Design Principles for Operators

When building operators, several design principles are critical:

Idempotency: Your reconciliation logic must be idempotent. It will be called multiple times for the same resource, and it should always produce the same result.

Edge-driven vs Level-driven: Kubernetes controllers are level-driven, meaning they react to the current state, not just changes. This is more robust than edge-driven systems that only react to events.

Error Handling: Failed reconciliation attempts should be retried with exponential backoff. Use rate-limiting work queues to prevent thundering herd problems.

Status Reporting: Always update the status subresource to reflect the current state. This provides visibility to users and other controllers.

When to Build an Operator

Not every application needs an operator. Consider building one when:

Your application has complex operational requirements (backup, restore, scaling, upgrades)
You need to manage multiple interdependent resources as a single unit
Domain-specific knowledge is required to operate the application
You want to provide a simplified API for complex operations

For simpler applications, Helm charts or basic Kubernetes manifests may be sufficient.

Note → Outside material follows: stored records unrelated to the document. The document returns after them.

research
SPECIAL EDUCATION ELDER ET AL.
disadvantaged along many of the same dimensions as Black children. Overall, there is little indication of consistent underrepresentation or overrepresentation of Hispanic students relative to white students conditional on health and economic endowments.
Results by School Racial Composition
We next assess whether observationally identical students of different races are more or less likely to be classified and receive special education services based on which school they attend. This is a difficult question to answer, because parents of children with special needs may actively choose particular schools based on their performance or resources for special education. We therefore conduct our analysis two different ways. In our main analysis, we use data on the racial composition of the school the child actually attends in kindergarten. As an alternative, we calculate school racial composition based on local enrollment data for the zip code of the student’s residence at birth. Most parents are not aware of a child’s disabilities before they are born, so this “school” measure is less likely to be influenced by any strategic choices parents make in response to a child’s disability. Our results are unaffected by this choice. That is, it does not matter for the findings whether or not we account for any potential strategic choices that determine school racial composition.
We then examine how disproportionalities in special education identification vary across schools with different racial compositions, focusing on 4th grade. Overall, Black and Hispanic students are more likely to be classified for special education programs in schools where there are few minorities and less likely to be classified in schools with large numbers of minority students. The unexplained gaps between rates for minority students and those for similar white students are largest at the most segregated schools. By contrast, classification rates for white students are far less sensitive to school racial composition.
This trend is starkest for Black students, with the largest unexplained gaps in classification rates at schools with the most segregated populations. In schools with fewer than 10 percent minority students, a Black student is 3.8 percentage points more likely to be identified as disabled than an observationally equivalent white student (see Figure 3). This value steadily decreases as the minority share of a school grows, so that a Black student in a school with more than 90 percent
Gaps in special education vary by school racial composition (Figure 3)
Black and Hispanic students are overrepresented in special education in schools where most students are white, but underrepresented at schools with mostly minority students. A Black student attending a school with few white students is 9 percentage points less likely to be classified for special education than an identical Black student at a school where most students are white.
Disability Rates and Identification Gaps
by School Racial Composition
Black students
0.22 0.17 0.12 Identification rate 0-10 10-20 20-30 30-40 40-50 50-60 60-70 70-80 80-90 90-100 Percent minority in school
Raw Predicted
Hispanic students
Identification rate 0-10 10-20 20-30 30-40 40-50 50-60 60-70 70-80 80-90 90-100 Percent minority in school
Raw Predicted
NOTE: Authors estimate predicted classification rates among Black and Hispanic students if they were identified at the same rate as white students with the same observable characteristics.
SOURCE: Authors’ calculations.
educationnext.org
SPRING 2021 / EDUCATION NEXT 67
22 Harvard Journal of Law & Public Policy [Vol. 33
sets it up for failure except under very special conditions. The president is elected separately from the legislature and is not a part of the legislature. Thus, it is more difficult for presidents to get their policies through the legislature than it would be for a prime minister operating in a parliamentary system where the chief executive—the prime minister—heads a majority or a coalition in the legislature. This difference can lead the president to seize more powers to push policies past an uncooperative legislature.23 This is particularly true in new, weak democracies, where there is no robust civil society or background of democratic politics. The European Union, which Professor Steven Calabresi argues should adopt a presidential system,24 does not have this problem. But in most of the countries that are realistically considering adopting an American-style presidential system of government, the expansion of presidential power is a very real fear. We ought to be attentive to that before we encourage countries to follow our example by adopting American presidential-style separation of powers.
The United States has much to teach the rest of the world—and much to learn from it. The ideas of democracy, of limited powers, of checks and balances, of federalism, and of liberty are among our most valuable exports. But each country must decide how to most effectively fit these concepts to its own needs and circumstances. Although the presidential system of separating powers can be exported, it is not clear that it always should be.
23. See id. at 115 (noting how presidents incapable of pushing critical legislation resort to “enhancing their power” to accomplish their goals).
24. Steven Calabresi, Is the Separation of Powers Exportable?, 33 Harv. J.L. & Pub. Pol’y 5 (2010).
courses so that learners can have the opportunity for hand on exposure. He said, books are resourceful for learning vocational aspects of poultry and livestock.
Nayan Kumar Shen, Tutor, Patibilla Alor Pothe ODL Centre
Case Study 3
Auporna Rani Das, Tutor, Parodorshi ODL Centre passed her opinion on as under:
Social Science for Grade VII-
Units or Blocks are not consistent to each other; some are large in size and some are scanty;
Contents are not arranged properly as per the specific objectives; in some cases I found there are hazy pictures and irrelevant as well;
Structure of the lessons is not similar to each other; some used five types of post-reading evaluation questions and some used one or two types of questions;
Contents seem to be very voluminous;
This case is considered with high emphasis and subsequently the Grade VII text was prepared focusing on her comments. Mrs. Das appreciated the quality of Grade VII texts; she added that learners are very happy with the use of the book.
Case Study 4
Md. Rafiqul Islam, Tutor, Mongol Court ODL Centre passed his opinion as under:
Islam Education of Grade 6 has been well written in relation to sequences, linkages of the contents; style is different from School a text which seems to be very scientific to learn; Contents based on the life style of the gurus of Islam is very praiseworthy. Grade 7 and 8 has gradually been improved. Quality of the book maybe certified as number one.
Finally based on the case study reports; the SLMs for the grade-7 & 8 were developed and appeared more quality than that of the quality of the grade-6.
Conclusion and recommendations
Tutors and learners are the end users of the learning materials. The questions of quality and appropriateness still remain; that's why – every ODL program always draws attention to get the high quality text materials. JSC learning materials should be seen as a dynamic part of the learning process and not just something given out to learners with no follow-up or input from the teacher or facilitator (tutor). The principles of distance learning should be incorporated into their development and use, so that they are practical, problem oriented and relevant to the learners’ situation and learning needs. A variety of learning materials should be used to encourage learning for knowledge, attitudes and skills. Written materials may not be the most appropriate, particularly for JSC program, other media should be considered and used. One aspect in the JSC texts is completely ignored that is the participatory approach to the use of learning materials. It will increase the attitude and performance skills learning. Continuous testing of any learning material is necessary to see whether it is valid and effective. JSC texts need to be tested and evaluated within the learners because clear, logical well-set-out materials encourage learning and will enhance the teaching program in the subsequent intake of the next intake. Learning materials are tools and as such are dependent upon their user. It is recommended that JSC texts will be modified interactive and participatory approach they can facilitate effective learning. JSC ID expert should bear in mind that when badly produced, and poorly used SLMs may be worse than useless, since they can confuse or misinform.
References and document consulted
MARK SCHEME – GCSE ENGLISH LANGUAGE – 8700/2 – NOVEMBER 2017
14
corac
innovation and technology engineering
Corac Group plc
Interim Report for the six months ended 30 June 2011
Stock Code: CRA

Code Generation and Frameworks

Writing all the boilerplate code for a controller is tedious. Several tools can help:

kubebuilder: A framework for building Kubernetes APIs using CRDs. It generates scaffolding and provides libraries for common patterns.

operator-sdk: Built on kubebuilder, it provides additional tooling specifically for operator development.

code-generator: The low-level code generation tools used by Kubernetes itself to generate clientsets, informers, and listers.

Testing Strategies

Testing operators requires multiple levels:

Unit Tests: Test your reconciliation logic with mock clients. The controller-runtime library provides excellent testing utilities.

Integration Tests: Use envtest to run tests against a real API server and etcd.

End-to-End Tests: Deploy your operator to a real cluster and test the full lifecycle of your custom resources.

Observability

Controllers should be instrumented with:

Prometheus metrics for reconciliation duration, error rates, and queue depth
Structured logging using contextual loggers
Event recording to provide audit trails visible via kubectl describe

Conclusion

Kubernetes operators represent a powerful pattern for automating complex application management. By encoding operational knowledge into software, they enable teams to manage sophisticated stateful applications with the same declarative approach used for stateless workloads.

The key is understanding when the complexity of building an operator is justified. For applications with significant operational overhead, operators can dramatically reduce toil and increase reliability. As the ecosystem matures, we’re seeing operators become the standard way to run complex infrastructure components on Kubernetes.

Whether you’re managing databases, message queues, or custom business applications, the operator pattern provides a robust foundation for automated operations at scale.